Let's assume we fliped coin 100 times and get the result of 44 Head and 56 Tail. The question is can we believe this coin is fair. In this case, this event will follow binomial distribution. By using Central Limit Theorem, we can use expectation value and variance as the parameters of normal distribution. Using the charactertistics of normal distribution, we can get confidence interval in this case. $$X_i \thicksim Binom(p)$$ $$E[X] = np = 100p$$ $$Var[X] = np(1-p) = 100p(1-p)$$ $$\Sigma x_i =\thicksim N(100p, 100p(1-p))$$ $$Confidence interval\,:\, 44\pm1.96\sqrt{44(.56)}$$ The above value 1.96 is corresponding to 95% confidence interval. So, we can say we are 95% confident p in belongs to that interval. Because the confidence interval includes .5 which is the coin is fair, we can say this coin is fair.
The important thing is what is the exact meaning of confidence interval? What does 95% means? To understand it correctly, we need to divide it into two cases. Frequentist paradigm and Bayesian paradigm.
Frequentist paradigm
Let's think about infinite hypothetical sqeuence of event. In the sequence, we can calculate confidence interval every time. And the important point in this paradigm is that if the confidence level is 95%, then the interval will cover the true vale p averagely 95%. But the problem is we can not know the true value p is included in certain interval.

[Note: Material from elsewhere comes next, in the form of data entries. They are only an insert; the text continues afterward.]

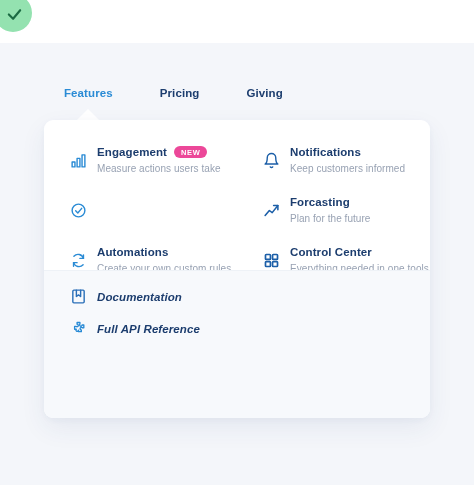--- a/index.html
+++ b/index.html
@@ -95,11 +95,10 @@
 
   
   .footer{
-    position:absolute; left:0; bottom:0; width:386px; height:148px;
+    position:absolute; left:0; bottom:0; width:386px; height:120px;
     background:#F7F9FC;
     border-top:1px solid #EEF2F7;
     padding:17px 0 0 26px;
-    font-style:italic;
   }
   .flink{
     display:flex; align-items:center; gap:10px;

Because frequentist paradigm consider there are exact answer for p, the probability whether the true value p is included in certain interval is 0 or 1 in the frequentist paradigm. To know the probability, we need to use Bayesian paradigm
Bayesian paradigm
In this paradigm, we can also calculate interval. But the difference is how to understand the meaning of interval. If the level is 95%, the probability whether the true value p is in certain interval is 95% based on random interpretor of an unkonwn parameter. So, we can deal with the probability of the interval! We can call the interval differently. Not confidence interval. The credible interval!